E só então pude ver o quanto, em verdade, aquele PAPAI NOEL tinha e tem sido generoso em toda-toda a minha vida. Em toda minha vida! Vi então que Papai Noel me deu braços e pernas e mãos saudáveis para correr e lutar, sentar, viver e caminhar. Me agarrar, resistir, combater, enfrentar. E lá se vão 70 anos e tudo está em seu lugar! Vi que tive e tenho todos os presentes – mais do que pedi e muito mais do que mereci e mereço. E vi que tinha e tenho um mundo senão aos meus pés, mas ao meu alcance.
E então me reconciliei com Papai Noel. E então nem a minha voz nem as minhas mãos, nem a minha escrita não mais brandiram contra PAPAI NOEL. E hoje vivemos pacíficos e reconciliados e felizes da vida. E quando me lembro daquela manhã nublada, de um sol preguiçoso e daqueles meninos em algazarra, cheios de brinquedos, eu posso ver o quanto PAPAI NOEL estava tão inteiro e tão presente na minha vida, a ponto de que me deu uma das 60 vagas em meio a 510 candidatos para o exame de admissão. Um presentaço! Do qual me ufano até hoje. Porta e janela de abertura para tudo o quanto cozinho nesta fervura!

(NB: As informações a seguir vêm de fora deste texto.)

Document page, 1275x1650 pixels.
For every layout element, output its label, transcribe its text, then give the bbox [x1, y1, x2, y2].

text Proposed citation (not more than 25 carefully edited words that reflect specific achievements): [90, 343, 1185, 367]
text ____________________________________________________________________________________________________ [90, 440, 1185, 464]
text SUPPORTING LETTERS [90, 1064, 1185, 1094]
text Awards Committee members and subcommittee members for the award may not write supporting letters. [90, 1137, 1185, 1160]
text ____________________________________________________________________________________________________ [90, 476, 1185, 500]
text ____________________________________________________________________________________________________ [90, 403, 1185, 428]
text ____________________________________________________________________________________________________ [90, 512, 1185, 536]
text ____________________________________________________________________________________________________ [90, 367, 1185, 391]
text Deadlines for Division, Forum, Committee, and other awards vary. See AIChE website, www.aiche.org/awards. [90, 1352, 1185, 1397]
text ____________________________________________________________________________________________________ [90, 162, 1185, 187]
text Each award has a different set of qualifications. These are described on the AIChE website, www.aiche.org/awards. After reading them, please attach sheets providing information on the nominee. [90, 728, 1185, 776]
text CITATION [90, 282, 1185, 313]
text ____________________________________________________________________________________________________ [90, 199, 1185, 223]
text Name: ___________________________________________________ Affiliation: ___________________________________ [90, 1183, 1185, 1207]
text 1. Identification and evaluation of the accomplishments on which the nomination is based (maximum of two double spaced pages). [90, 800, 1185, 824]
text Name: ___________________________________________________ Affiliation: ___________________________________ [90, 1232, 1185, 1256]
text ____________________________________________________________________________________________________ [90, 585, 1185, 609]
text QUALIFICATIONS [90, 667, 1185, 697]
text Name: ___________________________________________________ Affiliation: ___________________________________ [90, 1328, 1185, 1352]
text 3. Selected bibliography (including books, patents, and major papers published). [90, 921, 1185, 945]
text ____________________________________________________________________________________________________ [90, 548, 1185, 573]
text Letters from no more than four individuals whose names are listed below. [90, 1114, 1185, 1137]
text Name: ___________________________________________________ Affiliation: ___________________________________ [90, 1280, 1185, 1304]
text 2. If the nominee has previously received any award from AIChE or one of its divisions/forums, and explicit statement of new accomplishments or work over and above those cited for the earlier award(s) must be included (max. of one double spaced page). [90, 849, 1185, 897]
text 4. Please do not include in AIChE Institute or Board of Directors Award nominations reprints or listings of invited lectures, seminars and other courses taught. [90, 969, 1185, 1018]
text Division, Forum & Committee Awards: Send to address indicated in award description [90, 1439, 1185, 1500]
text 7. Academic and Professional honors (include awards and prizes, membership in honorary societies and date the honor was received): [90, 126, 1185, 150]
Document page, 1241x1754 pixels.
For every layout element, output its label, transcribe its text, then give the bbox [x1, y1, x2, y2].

E quando ousam dizer por aí que PAPAI NOEL É UMA LENDA, eu posso afirmar: PAPAI NOEL EXISTE! Existe sim! Basta ver... sentir... e entender...

* Viegas era um descreditado. Estava em meio a 60 aprovados entre 510 candidatos no exame de admissão ao ginásio. Um presente de PAPAI NOEL que guarda e cultiva até hoje. Até hoje!